__ASSIGNMENT__:
What lines of the data below hold "supports"? Show them.

*** ENTRIES SUPPLIED Section Begins ***

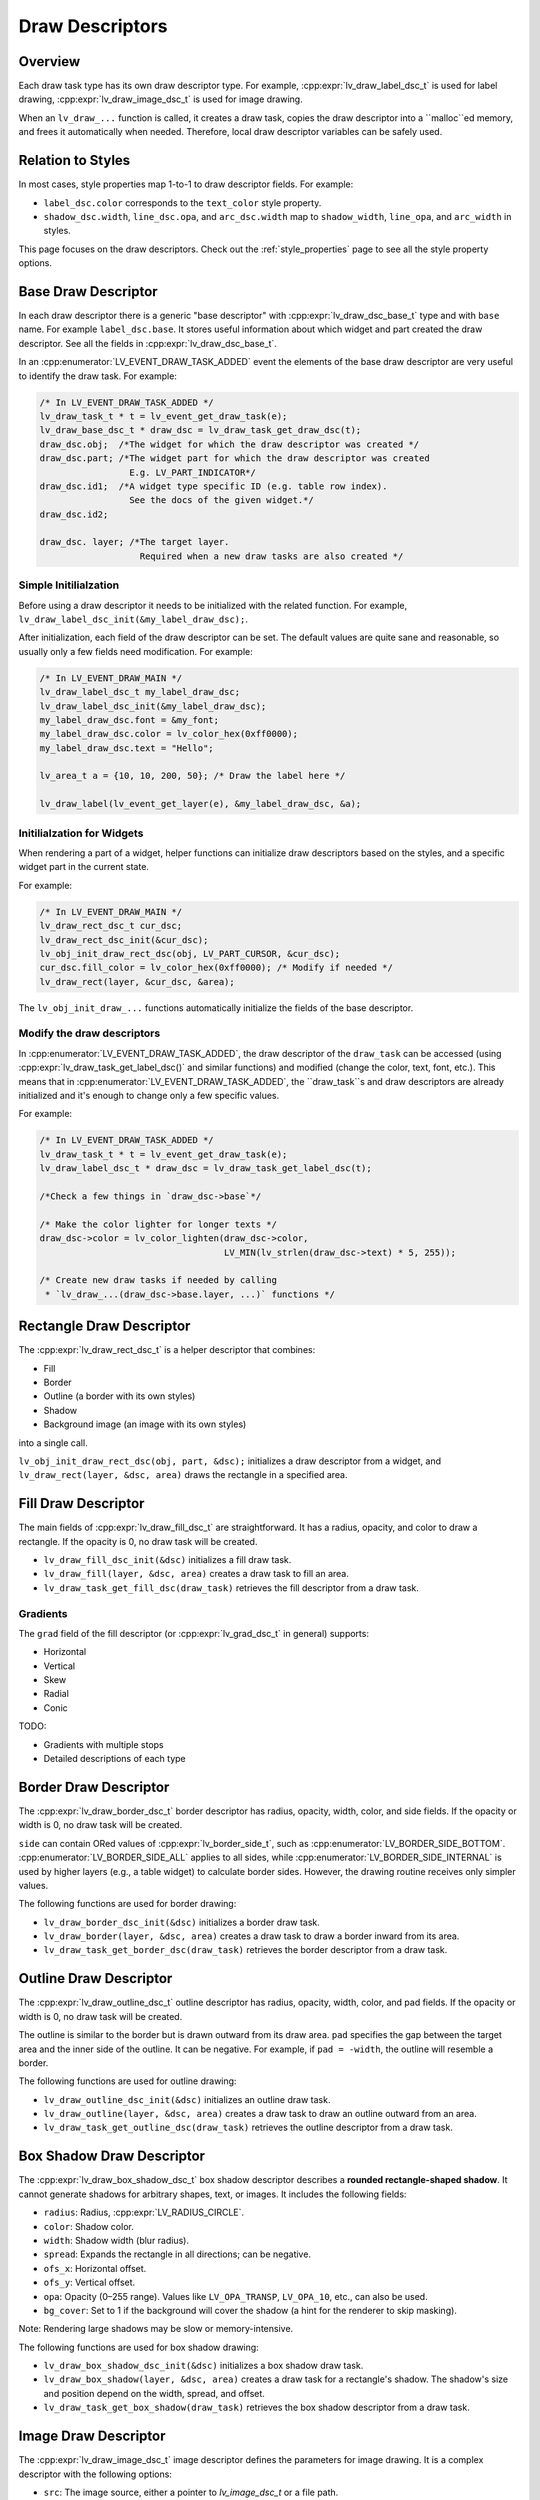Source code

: .. _draw_descriptors:

================
Draw Descriptors
================

Overview
--------

Each draw task type has its own draw descriptor type. For example,
:cpp:expr:`lv_draw_label_dsc_t` is used for label drawing,
:cpp:expr:`lv_draw_image_dsc_t` is used for image drawing.


When an ``lv_draw_...`` function is called, it creates a draw task,
copies the draw descriptor into a ``malloc``ed memory, and frees it automatically
when needed. Therefore, local draw descriptor variables can be safely used.

Relation to Styles
------------------

In most cases, style properties map 1-to-1 to draw descriptor fields. For example:

- ``label_dsc.color`` corresponds to the ``text_color`` style property.
- ``shadow_dsc.width``, ``line_dsc.opa``, and ``arc_dsc.width`` map to
  ``shadow_width``, ``line_opa``, and ``arc_width`` in styles.

This page focuses on the draw descriptors. Check out the :ref:`style_properties`
page to see all the style property options.


Base Draw Descriptor
--------------------

In each draw descriptor there is a generic "base descriptor" with
:cpp:expr:`lv_draw_dsc_base_t` type and with ``base`` name. For example
``label_dsc.base``. It stores useful information about which widget
and part created the draw descriptor. See all the fields in
:cpp:expr:`lv_draw_dsc_base_t`.

In an :cpp:enumerator:`LV_EVENT_DRAW_TASK_ADDED` event the elements of the base draw
descriptor are very useful to identify the draw task. For example:

.. code-block:: c

   /* In LV_EVENT_DRAW_TASK_ADDED */
   lv_draw_task_t * t = lv_event_get_draw_task(e);
   lv_draw_base_dsc_t * draw_dsc = lv_draw_task_get_draw_dsc(t);
   draw_dsc.obj;  /*The widget for which the draw descriptor was created */
   draw_dsc.part; /*The widget part for which the draw descriptor was created
                    E.g. LV_PART_INDICATOR*/
   draw_dsc.id1;  /*A widget type specific ID (e.g. table row index).
                    See the docs of the given widget.*/
   draw_dsc.id2;

   draw_dsc. layer; /*The target layer.
                      Required when a new draw tasks are also created */


Simple Initilialzation
^^^^^^^^^^^^^^^^^^^^^^

Before using a draw descriptor it needs to be initialized with
the related function. For example, ``lv_draw_label_dsc_init(&my_label_draw_dsc);``.

After initialization, each field of the draw descriptor can be set. The default
values are quite sane and reasonable, so usually only a few fields need modification.
For example:

.. code-block:: c

   /* In LV_EVENT_DRAW_MAIN */
   lv_draw_label_dsc_t my_label_draw_dsc;
   lv_draw_label_dsc_init(&my_label_draw_dsc);
   my_label_draw_dsc.font = &my_font;
   my_label_draw_dsc.color = lv_color_hex(0xff0000);
   my_label_draw_dsc.text = "Hello";

   lv_area_t a = {10, 10, 200, 50}; /* Draw the label here */

   lv_draw_label(lv_event_get_layer(e), &my_label_draw_dsc, &a);


Initilialzation for Widgets
^^^^^^^^^^^^^^^^^^^^^^^^^^^

When rendering a part of a widget, helper functions can initialize draw
descriptors based on the styles, and a specific widget part in the current state.

For example:

.. code-block:: c

   /* In LV_EVENT_DRAW_MAIN */
   lv_draw_rect_dsc_t cur_dsc;
   lv_draw_rect_dsc_init(&cur_dsc);
   lv_obj_init_draw_rect_dsc(obj, LV_PART_CURSOR, &cur_dsc);
   cur_dsc.fill_color = lv_color_hex(0xff0000); /* Modify if needed */
   lv_draw_rect(layer, &cur_dsc, &area);



The ``lv_obj_init_draw_...`` functions automatically initialize the fields of
the base descriptor.


Modify the draw descriptors
^^^^^^^^^^^^^^^^^^^^^^^^^^^

In :cpp:enumerator:`LV_EVENT_DRAW_TASK_ADDED`, the draw descriptor of the ``draw_task`` can be
accessed (using :cpp:expr:`lv_draw_task_get_label_dsc()` and similar functions)
and modified (change the color, text, font, etc.). This means that in
:cpp:enumerator:`LV_EVENT_DRAW_TASK_ADDED`, the ``draw_task``s and draw descriptors are already
initialized and it's enough to change only a few specific values.

For example:

.. code-block:: c

   /* In LV_EVENT_DRAW_TASK_ADDED */
   lv_draw_task_t * t = lv_event_get_draw_task(e);
   lv_draw_label_dsc_t * draw_dsc = lv_draw_task_get_label_dsc(t);

   /*Check a few things in `draw_dsc->base`*/

   /* Make the color lighter for longer texts */
   draw_dsc->color = lv_color_lighten(draw_dsc->color,
                                      LV_MIN(lv_strlen(draw_dsc->text) * 5, 255));

   /* Create new draw tasks if needed by calling
    * `lv_draw_...(draw_dsc->base.layer, ...)` functions */


Rectangle Draw Descriptor
-------------------------

The :cpp:expr:`lv_draw_rect_dsc_t` is a helper descriptor that combines:

- Fill
- Border
- Outline (a border with its own styles)
- Shadow
- Background image (an image with its own styles)

into a single call.

``lv_obj_init_draw_rect_dsc(obj, part, &dsc);`` initializes a draw descriptor
from a widget, and ``lv_draw_rect(layer, &dsc, area)`` draws the rectangle in a
specified area.

.. lv_example:: widgets/canvas/lv_example_canvas_3
  :language: c

Fill Draw Descriptor
--------------------

The main fields of :cpp:expr:`lv_draw_fill_dsc_t` are straightforward. It has
a radius, opacity, and color to draw a rectangle. If the opacity is 0, no draw
task will be created.

- ``lv_draw_fill_dsc_init(&dsc)`` initializes a fill draw task.
- ``lv_draw_fill(layer, &dsc, area)`` creates a draw task to fill an area.
- ``lv_draw_task_get_fill_dsc(draw_task)`` retrieves the fill descriptor from a
  draw task.

Gradients
^^^^^^^^^

The ``grad`` field of the fill descriptor (or :cpp:expr:`lv_grad_dsc_t` in
general) supports:

- Horizontal
- Vertical
- Skew
- Radial
- Conic

TODO:

- Gradients with multiple stops
- Detailed descriptions of each type

.. lv_example:: styles/lv_example_style_2
  :language: c

.. lv_example:: styles/lv_example_style_16
  :language: c

.. lv_example:: styles/lv_example_style_17
  :language: c

.. lv_example:: styles/lv_example_style_18
  :language: c

Border Draw Descriptor
-----------------------

The :cpp:expr:`lv_draw_border_dsc_t` border descriptor has radius, opacity,
width, color, and side fields. If the opacity or width is 0, no draw task will
be created.

``side`` can contain ORed values of :cpp:expr:`lv_border_side_t`, such as
:cpp:enumerator:`LV_BORDER_SIDE_BOTTOM`. :cpp:enumerator:`LV_BORDER_SIDE_ALL` applies to all
sides, while :cpp:enumerator:`LV_BORDER_SIDE_INTERNAL` is used by higher layers
(e.g., a table widget) to calculate border sides. However, the drawing routine
receives only simpler values.

The following functions are used for border drawing:

- ``lv_draw_border_dsc_init(&dsc)`` initializes a border draw task.
- ``lv_draw_border(layer, &dsc, area)`` creates a draw task to draw a border
  inward from its area.
- ``lv_draw_task_get_border_dsc(draw_task)`` retrieves the border descriptor
  from a draw task.

.. lv_example:: styles/lv_example_style_3
  :language: c

Outline Draw Descriptor
-----------------------

The :cpp:expr:`lv_draw_outline_dsc_t` outline descriptor has radius, opacity,
width, color, and pad fields. If the opacity or width is 0, no draw task will
be created.

The outline is similar to the border but is drawn outward from its draw area.
``pad`` specifies the gap between the target area and the inner side of the
outline. It can be negative. For example, if ``pad = -width``, the outline will
resemble a border.

The following functions are used for outline drawing:

- ``lv_draw_outline_dsc_init(&dsc)`` initializes an outline draw task.
- ``lv_draw_outline(layer, &dsc, area)`` creates a draw task to draw an outline
  outward from an area.
- ``lv_draw_task_get_outline_dsc(draw_task)`` retrieves the outline descriptor
  from a draw task.

.. lv_example:: styles/lv_example_style_4
  :language: c

Box Shadow Draw Descriptor
---------------------------

The :cpp:expr:`lv_draw_box_shadow_dsc_t` box shadow descriptor describes a
**rounded rectangle-shaped shadow**. It cannot generate shadows for arbitrary
shapes, text, or images. It includes the following fields:

- ``radius``: Radius, :cpp:expr:`LV_RADIUS_CIRCLE`.
- ``color``: Shadow color.
- ``width``: Shadow width (blur radius).
- ``spread``: Expands the rectangle in all directions; can be negative.
- ``ofs_x``: Horizontal offset.
- ``ofs_y``: Vertical offset.
- ``opa``: Opacity (0–255 range). Values like ``LV_OPA_TRANSP``, ``LV_OPA_10``,
  etc., can also be used.
- ``bg_cover``: Set to 1 if the background will cover the shadow (a hint for the
  renderer to skip masking).

Note: Rendering large shadows may be slow or memory-intensive.

The following functions are used for box shadow drawing:

- ``lv_draw_box_shadow_dsc_init(&dsc)`` initializes a box shadow draw task.
- ``lv_draw_box_shadow(layer, &dsc, area)`` creates a draw task for a rectangle's
  shadow. The shadow's size and position depend on the width, spread, and offset.
- ``lv_draw_task_get_box_shadow(draw_task)`` retrieves the box shadow descriptor
  from a draw task.

.. lv_example:: styles/lv_example_style_5
  :language: c

Image Draw Descriptor
----------------------

The :cpp:expr:`lv_draw_image_dsc_t` image descriptor defines the parameters for
image drawing. It is a complex descriptor with the following options:

- ``src``: The image source, either a pointer to `lv_image_dsc_t` or a file path.
- ``opa``: Opacity in the 0...255 range. Options like
  ``LV_OPA_TRANSP``, ``LV_OPA_10``, etc., can also be used.
- ``clip_radius``: Clips the corners of the image with this radius. Use
  `LV_RADIUS_CIRCLE` for the maximum radius.
- ``rotation``: Image rotation in 0.1-degree units (e.g., 234 means 23.4°).
- ``scale_x``: Horizontal scaling (zoom) of the image.
  256 (LV_SCALE_NONE) means no zoom, 512 doubles the size, and 128 halves it.
- ``scale_y``: Same as ``scale_x`` but for vertical scaling.
- ``skew_x``: Horizontal skew (parallelogram-like transformation) in 0.1-degree
  units (e.g., 456 means 45.6°).
- ``skew_y``: Vertical skew, similar to ``skew_x``.
- ``pivot``: The pivot point for transformations (scaling and rotation).
  0;0 is the top-left corner of the image and can be set outside the image.
- ``bitmap_mask_src``: Pointer to an A8 or L8 image descriptor used to mask the
  image. The mask is always center-aligned.
- ``recolor``: Mixes this color with the image. For :cpp:enumerator:`LV_COLOR_FORMAT_A8`,
  this will be the visible pixels' color.
- ``recolor_opa``: Intensity of recoloring (0 means no recoloring, 255 means full cover).
- ``blend_mode``: Defines how to blend image pixels with the background.
  See :cpp:expr:`lv_blend_mode_t` for more details.
- ``antialias``: Set to 1 to enable anti-aliasing for transformations.
- ``tile``: Tiles the image (repeats it both horizontally and vertically) if the
  image is smaller than the `image_area` field in `lv_draw_image_dsc_t`.
- ``image_area``: Indicates the original, non-clipped area where the image
  is drawn. This is essential for:

  1. Layer rendering, where only part of a layer may be rendered and
  ``clip_radius`` needs the original image dimensions.
  2. Tiling, where the draw area is larger than the image.

- ``sup``: Internal field to store information about the palette or color of A8 images.

Functions for image drawing:

- ``lv_draw_image_dsc_init(&dsc)`` initializes an image draw descriptor.
- ``lv_draw_image(layer, &dsc, area)`` creates a task to draw an image in a given area.
- ``lv_draw_task_get_image_dsc(draw_task)`` retrieves the image descriptor from a task.

.. lv_example:: widgets/canvas/lv_example_canvas_6
  :language: c

.. lv_example:: styles/lv_example_style_6
  :language: c

Layers - Special Images
^^^^^^^^^^^^^^^^^^^^^^^

Layers are treated as images, so an :cpp:expr:`lv_draw_image_dsc_t` can describe
how layers are blended into their parent layers. All image features apply to
layers as well.

``lv_draw_layer(layer, &dsc, area)`` initializes the blending of a layer back to
its parent layer. Additionally, image-drawing-related functions can be used for
layers.

For more details, see :ref:`layers`.

Label Draw Descriptor
---------------------

The :cpp:expr:`lv_draw_label_dsc_t` label descriptor provides extensive options
for controlling text rendering:

- ``text``: The text to render.
- ``font``: Font to use, with support for fallback fonts.
- ``color``: Text color.
- ``opa``: Text opacity.
- ``line_space``: Additional space between lines.
- ``letter_space``: Additional space between characters.
- ``ofs_x``: Horizontal text offset.
- ``ofs_y``: Vertical text offset.
- ``sel_start``: Index of the first character for selection (not byte index).
  ``LV_DRAW_LABEL_NO_TXT_SEL`` means no selection.
- ``sel_end``: Index of the last character for selection.
- ``sel_color``: Color of selected characters.
- ``sel_bg_color``: Background color for selected characters.
- ``align``: Text alignment. See :cpp:expr:`lv_text_align_t`.
- ``bidi_dir``: Base direction for right-to-left text rendering (e.g., Arabic).
  See :cpp:expr:`lv_base_dir_t`.
- ``decor``: Text decoration, e.g., underline. See :cpp:expr:`lv_text_decor_t`.
- ``flag``: Flags for text rendering. See :cpp:expr:`lv_text_flag_t`.
- ``text_length``: Number of characters to render (0 means render until `\0`).
- ``text_local``: Set to 1 to allocate a buffer and copy the text.
- ``text_static``: Indicates the text is constant and its pointer can be cached.
- ``hint``: Pointer to externally stored data to speed up rendering.
  See :cpp:expr:`lv_draw_label_hint_t`.

Functions for text drawing:

- ``lv_draw_label_dsc_init(&dsc)`` initializes a label draw descriptor.
- ``lv_draw_label(layer, &dsc, area)`` creates a task to render text in an area.
- ``lv_draw_character(layer, &dsc, point, unicode_letter)`` creates a task to
  draw a character at a specific point.
- ``lv_draw_task_get_label_dsc(draw_task)`` retrieves the label descriptor from a task.

For character-specific drawing in draw units, use
:cpp:func:`lv_draw_label_iterate_characters(draw_unit, draw_dsc, area, callback)`.
This iterates through all characters, calculates their positions, and calls the
callback for rendering each character. For callback details, see
:cpp:expr:`lv_draw_glyph_cb_t`.

.. lv_example:: widgets/canvas/lv_example_canvas_4
  :language: c

.. lv_example:: styles/lv_example_style_8
  :language: c

Arc Draw Descriptor
--------------------

The :cpp:expr:`lv_draw_arc_dsc_t` arc descriptor defines arc rendering with
these fields:

- ``color``: Arc color.
- ``img_src``: Image source for the arc, or `NULL` if unused.
- ``width``: Arc thickness.
- ``start_angle``: Starting angle in degrees (e.g., 0° is 3 o'clock, 90° is 6 o'clock).
- ``end_angle``: Ending angle.
- ``center``: Arc center point.
- ``radius``: Arc radius.
- ``opa``: Arc opacity (0...255).
- ``rounded``: Rounds the arc ends.

Functions for arc drawing:

- ``lv_draw_arc_dsc_init(&dsc)`` initializes an arc descriptor.
- ``lv_draw_arc(layer, &dsc)`` creates a task to render an arc.
- ``lv_draw_task_get_arc_dsc(draw_task)`` retrieves the arc descriptor from a task.

.. lv_example:: widgets/canvas/lv_example_canvas_5
  :language: c

.. lv_example:: styles/lv_example_style_7
  :language: c

Line Draw Descriptor
--------------------

The :cpp:expr:`lv_draw_line_dsc_t` line descriptor defines line rendering with
these fields:

- ``p1``: First point of the line (supports floating-point coordinates).
- ``p2``: Second point of the line (supports floating-point coordinates).
- ``color``: Line color.
- ``width``: Line thickness.
- ``opa``: Line opacity (0...255).
- ``dash_width``: Length of dashes (0 means no dashes).
- ``dash_gap``: Length of gaps between dashes (0 means no dashes).
- ``round_start``: Rounds the line start.
- ``round_end``: Rounds the line end.
- ``raw_end``: Set to 1 to skip end calculations if they are unnecessary.

Functions for line drawing:

- ``lv_draw_line_dsc_init(&dsc)`` initializes a line descriptor.
- ``lv_draw_line(layer, &dsc)`` creates a task to draw a line.
- ``lv_draw_task_get_line_dsc(draw_task)`` retrieves the line descriptor.

.. lv_example:: widgets/canvas/lv_example_canvas_7
  :language: c

.. lv_example:: styles/lv_example_style_9
  :language: c

Triangle Draw Descriptor
------------------------

Triangles are defined by :cpp:expr:`lv_draw_triangle_dsc_t`, which includes:

- 3 points for the triangle's vertices.
- ``color``: Triangle color.
- ``opa``: Triangle opacity.
- ``grad``: Gradient options. If ``grad.dir`` is not ``LV_GRAD_DIR_NONE``, the
  ``color`` field is ignored. The ``opa`` field adjusts overall opacity.

Functions for triangle drawing:
- ``lv_draw_triangle_dsc_init(&dsc)`` initializes a triangle descriptor.
- ``lv_draw_triangle(layer, &dsc)`` creates a task to draw a triangle.
- ``lv_draw_task_get_triangle_dsc(draw_task)`` retrieves the triangle descriptor.

.. lv_example:: widgets/canvas/lv_example_canvas_9
  :language: c

Vector Draw Descriptor
-----------------------

TODO

Masking Operation
-----------------

There are several options to mask parts of a layer, widget, or drawing:

1. **Radius of Rectangles**:
   Set the `radius` style property or the `radius` in the draw descriptors. This
   creates rounded rectangles, borders, outlines, etc. However, the content of
   subsequent renderings will not be masked out in the corners.

2. **Clip Radius of Images**:
   Similar to rectangles, images can also be rendered with a `radius`. Since
   layer drawing and image drawing are handled the same way, this works for
   layers as well.

   You can draw various content on a layer and then render the layer with a
   ``clip_radius``, masking out all the content on the corners.

3. **Rectangle Mask Draw Task**:
   A special draw task can mask out a rectangle from a layer by setting the alpha
   channel of certain pixels to 0. To achieve this:

   - Create an :cpp:expr:`lv_draw_mask_rect_dsc_t` descriptor.
   - Set the ``area``, ``radius``, and ``keep_outside`` parameters. If
     ``keep_outside`` is set to 1, areas outside of ``area`` remain unchanged.
     Otherwise, they are cleared.
   - Call :cpp:expr:`lv_draw_mask_rect(layer, &dsc)`.

   Note: The layer must have a color format with an alpha channel, typically
   :cpp:expr:`LV_COLOR_FORMAT_ARGB8888`.

   In most cases, the *"Clip Radius of Images"* method is better because it
   blends the layer with a radius mask on the fly, avoiding a dedicated masking
   step. However, the *"Rectangle Mask Draw Task"* is useful when multiple areas
   need clearing or when the area to be masked differs from the layer area.

4. **Clip Corner Style Property**:
   Enabling ``..._style_clip_corner`` in a local or global style allows LVGL to
   create a layer for the top and bottom corner areas of a widget. It renders the
   children there and blends it by setting ``clip_radius`` to the layer.

5. **Bitmap Masking for Images**:
   Using ``..._style_bitmap_mask`` or ``bitmap_mask`` in
   :cpp:expr:`lv_draw_image_dsc_t` allows setting an A8 or L8 image as a mask
   for an image/layer during blending.

   - Limitation: The mask always aligns to the center, and only one bitmap mask
     can be used for an image/layer.
   - When ``..._style_bitmap_mask`` is used, LVGL automatically creates a layer,
     renders the widgets there, and applies the bitmap mask during blending.
   - Alternatively, the ``bitmap_mask`` property in the draw descriptor can be
     used directly for image drawing.

   By using the canvas widget with an :cpp:enumerator:`LV_COLOR_FORMAT_L8` buffer,
   bitmap masks can be rendered dynamically.

.. lv_example:: widgets/canvas/lv_example_label_4
  :language: c

.. lv_example:: widgets/canvas/lv_example_roller_3
  :language: c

*** ENTRIES SUPPLIED Section Ends ***

__FINISHED EXERCISE__:
general) supports:
- ``p1``: First point of the line (supports floating-point coordinates).
- ``p2``: Second point of the line (supports floating-point coordinates).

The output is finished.